All of these accusations were ultimately discredited—some by Fox News itself.
While the network’s defense team doesn’t argue that any of the comments made on air were factually correct, they do suggest that Fox personalities were merely acting in a proper journalistic capacity by asking “questions to a newsmaker on newsworthy subjects” or attempting to “accurately report on pending allegations.”
Liberal media watchdog Media Matters reported last May that Fox News’ law firm was potentially leaning toward this defense strategy. According to open record requests at the time, the legal team appeared to be “fishing for evidence to support its client’s conspiracy theories” about Dominion.
While experts told NPR that the claims made by Fox stars about Dominion were always “outlandish” and “instantly didn’t stand up to the light of day,” Fox lawyers have contended that the network’s hosts were merely engaging in opinion and exaggerated hyperbole. Of course, Fox’s legal team has successfully argued in court that no one believes that anything that Fox News primetime host Tucker Carlson says is factually true.
While Fox is asserting that Dominion will fail to prove the network engaged in “actual malice” toward the company, many legal experts do believe Dominion has a fair chance at winning.
“Fox’s journalists and managers were repeatedly told the stories about the voting machine were false, over a period of weeks,” First Amendment lawyer Lucy Dalglish told NPR. “Quoting the president of the United States and relying on a ‘fair report’ privilege only gets you so far. They didn’t just quote Trump. They doubled down and repeatedly reported and opined that Dominion's systems were faulty.”

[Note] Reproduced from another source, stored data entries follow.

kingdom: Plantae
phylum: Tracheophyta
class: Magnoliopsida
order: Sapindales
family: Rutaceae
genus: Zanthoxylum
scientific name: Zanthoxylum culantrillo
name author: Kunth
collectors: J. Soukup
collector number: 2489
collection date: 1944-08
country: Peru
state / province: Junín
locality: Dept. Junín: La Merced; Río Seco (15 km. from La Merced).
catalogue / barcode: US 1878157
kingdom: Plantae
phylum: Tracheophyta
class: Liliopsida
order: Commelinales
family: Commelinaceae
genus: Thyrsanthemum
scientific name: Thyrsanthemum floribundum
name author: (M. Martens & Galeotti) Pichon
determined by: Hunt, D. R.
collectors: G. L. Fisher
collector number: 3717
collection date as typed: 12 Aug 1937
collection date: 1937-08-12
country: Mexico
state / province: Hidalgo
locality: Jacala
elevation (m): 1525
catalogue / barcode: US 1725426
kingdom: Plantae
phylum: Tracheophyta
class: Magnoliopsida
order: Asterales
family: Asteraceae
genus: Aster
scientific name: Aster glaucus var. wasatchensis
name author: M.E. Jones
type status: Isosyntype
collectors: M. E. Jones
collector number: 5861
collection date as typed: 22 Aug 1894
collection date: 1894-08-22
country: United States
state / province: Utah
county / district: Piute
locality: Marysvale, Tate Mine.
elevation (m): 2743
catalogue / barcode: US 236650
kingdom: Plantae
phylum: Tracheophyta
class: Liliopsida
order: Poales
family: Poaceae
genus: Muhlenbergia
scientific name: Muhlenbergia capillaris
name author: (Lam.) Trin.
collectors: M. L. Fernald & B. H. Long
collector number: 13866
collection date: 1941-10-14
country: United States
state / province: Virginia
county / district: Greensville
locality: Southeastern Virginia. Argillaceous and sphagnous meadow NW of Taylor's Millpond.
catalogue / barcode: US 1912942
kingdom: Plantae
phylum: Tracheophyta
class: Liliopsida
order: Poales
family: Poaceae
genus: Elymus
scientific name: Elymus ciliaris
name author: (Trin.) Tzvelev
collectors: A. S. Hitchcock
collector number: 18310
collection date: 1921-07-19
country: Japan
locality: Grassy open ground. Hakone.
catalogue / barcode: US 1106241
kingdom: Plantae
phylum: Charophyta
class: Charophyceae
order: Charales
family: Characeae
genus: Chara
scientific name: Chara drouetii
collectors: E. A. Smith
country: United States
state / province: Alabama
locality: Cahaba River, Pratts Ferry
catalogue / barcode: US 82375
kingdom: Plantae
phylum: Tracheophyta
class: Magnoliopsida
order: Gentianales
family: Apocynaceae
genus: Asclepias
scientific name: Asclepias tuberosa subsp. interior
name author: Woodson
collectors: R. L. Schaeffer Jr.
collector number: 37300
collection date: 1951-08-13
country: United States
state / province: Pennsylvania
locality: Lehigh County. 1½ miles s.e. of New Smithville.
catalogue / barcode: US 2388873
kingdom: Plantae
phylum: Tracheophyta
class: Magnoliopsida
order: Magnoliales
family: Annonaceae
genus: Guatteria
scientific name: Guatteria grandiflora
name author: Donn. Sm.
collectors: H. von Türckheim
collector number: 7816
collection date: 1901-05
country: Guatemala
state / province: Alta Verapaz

Additionally, evidence gathered from Fox News executives and stars could possibly help Dominion clear the notoriously tough “actual malice” legal burden that sinks most media defamation cases.
Fox News chief executive Suzanne Scott, for instance, privately warned colleagues shortly after the Arizona call that “we can’t give the crazies an inch” as Team Trump raged about election fraud, suggesting that she and others knew that these claims were rubbish. Hannity, in a sworn deposition, insisted that he never believed Powell’s wild assertions “for one second.”